Data excerpts:
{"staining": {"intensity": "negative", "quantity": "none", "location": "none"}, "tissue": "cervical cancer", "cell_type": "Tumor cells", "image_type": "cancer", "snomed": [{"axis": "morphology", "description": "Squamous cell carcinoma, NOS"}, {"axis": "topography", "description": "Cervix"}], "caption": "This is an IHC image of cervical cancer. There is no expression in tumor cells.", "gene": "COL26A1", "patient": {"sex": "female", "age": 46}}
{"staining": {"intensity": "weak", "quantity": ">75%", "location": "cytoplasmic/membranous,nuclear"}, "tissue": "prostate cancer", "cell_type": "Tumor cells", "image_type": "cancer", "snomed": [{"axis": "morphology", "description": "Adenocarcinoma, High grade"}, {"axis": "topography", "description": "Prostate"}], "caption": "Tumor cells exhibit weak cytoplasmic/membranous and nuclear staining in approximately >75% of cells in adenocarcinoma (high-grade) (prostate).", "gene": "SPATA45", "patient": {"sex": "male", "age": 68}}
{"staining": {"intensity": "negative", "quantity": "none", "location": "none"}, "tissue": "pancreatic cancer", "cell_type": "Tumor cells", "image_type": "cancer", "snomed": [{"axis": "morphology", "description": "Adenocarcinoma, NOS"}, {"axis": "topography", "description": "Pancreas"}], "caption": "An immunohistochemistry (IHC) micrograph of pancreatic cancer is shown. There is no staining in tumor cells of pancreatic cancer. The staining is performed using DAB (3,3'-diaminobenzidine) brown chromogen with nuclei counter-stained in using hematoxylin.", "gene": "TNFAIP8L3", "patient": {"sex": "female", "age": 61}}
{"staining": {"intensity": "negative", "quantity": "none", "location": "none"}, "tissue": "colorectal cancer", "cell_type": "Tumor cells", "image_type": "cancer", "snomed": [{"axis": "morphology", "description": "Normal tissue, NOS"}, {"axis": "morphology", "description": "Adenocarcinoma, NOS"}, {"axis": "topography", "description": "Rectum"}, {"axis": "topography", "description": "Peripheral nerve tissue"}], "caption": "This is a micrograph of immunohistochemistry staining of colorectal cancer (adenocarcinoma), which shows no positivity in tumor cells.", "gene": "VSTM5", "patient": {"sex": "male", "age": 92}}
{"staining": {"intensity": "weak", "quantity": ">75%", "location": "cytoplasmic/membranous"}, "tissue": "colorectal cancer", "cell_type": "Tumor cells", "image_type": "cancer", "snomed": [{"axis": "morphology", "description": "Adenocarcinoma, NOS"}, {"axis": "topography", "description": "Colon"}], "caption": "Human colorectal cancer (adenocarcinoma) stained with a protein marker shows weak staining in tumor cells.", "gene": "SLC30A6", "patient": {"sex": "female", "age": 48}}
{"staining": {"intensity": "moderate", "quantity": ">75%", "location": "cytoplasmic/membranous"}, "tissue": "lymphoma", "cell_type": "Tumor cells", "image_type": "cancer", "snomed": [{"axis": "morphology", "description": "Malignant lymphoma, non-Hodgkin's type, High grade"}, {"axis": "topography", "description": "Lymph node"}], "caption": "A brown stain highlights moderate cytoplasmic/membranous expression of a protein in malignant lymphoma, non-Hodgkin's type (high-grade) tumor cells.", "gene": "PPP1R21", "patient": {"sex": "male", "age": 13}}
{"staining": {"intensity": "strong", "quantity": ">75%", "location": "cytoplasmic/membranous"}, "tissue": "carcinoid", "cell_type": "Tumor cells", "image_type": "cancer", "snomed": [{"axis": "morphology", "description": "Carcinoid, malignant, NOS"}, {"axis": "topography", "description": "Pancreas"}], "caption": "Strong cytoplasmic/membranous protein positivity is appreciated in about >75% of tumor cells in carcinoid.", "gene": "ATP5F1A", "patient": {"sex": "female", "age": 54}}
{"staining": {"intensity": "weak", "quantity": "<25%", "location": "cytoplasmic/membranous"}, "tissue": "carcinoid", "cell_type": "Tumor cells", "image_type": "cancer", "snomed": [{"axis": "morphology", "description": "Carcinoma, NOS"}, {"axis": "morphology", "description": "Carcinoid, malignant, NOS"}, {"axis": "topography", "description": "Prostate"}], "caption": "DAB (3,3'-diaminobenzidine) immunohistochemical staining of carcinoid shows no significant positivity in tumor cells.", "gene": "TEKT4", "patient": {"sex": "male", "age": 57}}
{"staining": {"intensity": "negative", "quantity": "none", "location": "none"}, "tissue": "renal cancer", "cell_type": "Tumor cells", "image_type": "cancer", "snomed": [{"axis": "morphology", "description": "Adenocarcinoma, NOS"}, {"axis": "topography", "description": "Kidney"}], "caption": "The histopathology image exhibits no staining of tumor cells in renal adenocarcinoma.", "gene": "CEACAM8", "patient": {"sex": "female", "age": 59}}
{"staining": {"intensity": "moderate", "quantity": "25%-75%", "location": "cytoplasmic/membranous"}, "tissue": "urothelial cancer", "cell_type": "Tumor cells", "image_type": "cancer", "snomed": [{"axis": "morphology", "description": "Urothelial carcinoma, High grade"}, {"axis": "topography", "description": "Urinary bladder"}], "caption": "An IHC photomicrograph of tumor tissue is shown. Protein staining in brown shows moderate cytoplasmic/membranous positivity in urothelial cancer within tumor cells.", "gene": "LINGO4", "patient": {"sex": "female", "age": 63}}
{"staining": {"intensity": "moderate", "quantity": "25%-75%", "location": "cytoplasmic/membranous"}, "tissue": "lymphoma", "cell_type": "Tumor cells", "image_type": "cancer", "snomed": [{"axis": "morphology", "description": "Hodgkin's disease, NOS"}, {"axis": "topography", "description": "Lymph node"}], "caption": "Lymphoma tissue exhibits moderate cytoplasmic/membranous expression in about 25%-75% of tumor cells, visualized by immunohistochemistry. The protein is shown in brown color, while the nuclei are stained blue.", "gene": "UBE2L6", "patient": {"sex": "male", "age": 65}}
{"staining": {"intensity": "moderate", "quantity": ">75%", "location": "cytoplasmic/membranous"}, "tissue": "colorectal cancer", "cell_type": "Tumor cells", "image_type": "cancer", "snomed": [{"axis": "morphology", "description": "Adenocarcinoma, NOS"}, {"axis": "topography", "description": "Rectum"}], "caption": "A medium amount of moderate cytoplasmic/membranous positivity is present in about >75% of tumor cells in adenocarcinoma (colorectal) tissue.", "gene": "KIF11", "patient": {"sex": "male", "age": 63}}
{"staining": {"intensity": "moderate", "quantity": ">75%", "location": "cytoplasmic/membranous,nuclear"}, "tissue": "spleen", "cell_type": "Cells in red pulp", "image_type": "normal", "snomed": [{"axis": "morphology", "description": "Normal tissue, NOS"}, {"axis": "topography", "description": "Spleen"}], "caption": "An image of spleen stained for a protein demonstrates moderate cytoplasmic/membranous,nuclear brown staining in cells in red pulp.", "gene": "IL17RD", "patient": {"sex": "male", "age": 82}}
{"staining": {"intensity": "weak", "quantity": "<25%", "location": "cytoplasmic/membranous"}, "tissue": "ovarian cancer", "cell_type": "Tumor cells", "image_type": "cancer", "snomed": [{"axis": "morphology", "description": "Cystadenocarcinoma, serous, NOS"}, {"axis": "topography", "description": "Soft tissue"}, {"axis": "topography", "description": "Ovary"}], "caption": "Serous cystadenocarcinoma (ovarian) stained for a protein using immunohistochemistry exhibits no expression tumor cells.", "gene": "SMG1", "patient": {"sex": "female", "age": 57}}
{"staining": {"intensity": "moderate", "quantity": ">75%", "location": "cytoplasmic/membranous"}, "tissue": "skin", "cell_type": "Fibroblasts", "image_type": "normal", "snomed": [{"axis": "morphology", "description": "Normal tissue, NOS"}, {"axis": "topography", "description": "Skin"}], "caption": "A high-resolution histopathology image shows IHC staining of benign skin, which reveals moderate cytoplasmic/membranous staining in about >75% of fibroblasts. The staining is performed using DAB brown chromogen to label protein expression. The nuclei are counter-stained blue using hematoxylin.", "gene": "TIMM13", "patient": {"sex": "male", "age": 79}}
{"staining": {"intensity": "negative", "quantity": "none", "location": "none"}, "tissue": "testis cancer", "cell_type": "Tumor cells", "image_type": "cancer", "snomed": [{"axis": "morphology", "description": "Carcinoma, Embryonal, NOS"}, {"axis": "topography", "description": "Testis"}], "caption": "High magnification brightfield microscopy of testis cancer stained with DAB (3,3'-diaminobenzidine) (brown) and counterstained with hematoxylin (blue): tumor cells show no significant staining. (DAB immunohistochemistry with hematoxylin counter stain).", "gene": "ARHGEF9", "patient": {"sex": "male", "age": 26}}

Work item: Above are the records; repeat exactly the lines from the one holding "is a micrograph" down to the one holding "cancer (adenocarcinoma) stained", end lines included.

Exercise result:
{"staining": {"intensity": "negative", "quantity": "none", "location": "none"}, "tissue": "colorectal cancer", "cell_type": "Tumor cells", "image_type": "cancer", "snomed": [{"axis": "morphology", "description": "Normal tissue, NOS"}, {"axis": "morphology", "description": "Adenocarcinoma, NOS"}, {"axis": "topography", "description": "Rectum"}, {"axis": "topography", "description": "Peripheral nerve tissue"}], "caption": "This is a micrograph of immunohistochemistry staining of colorectal cancer (adenocarcinoma), which shows no positivity in tumor cells.", "gene": "VSTM5", "patient": {"sex": "male", "age": 92}}
{"staining": {"intensity": "weak", "quantity": ">75%", "location": "cytoplasmic/membranous"}, "tissue": "colorectal cancer", "cell_type": "Tumor cells", "image_type": "cancer", "snomed": [{"axis": "morphology", "description": "Adenocarcinoma, NOS"}, {"axis": "topography", "description": "Colon"}], "caption": "Human colorectal cancer (adenocarcinoma) stained with a protein marker shows weak staining in tumor cells.", "gene": "SLC30A6", "patient": {"sex": "female", "age": 48}}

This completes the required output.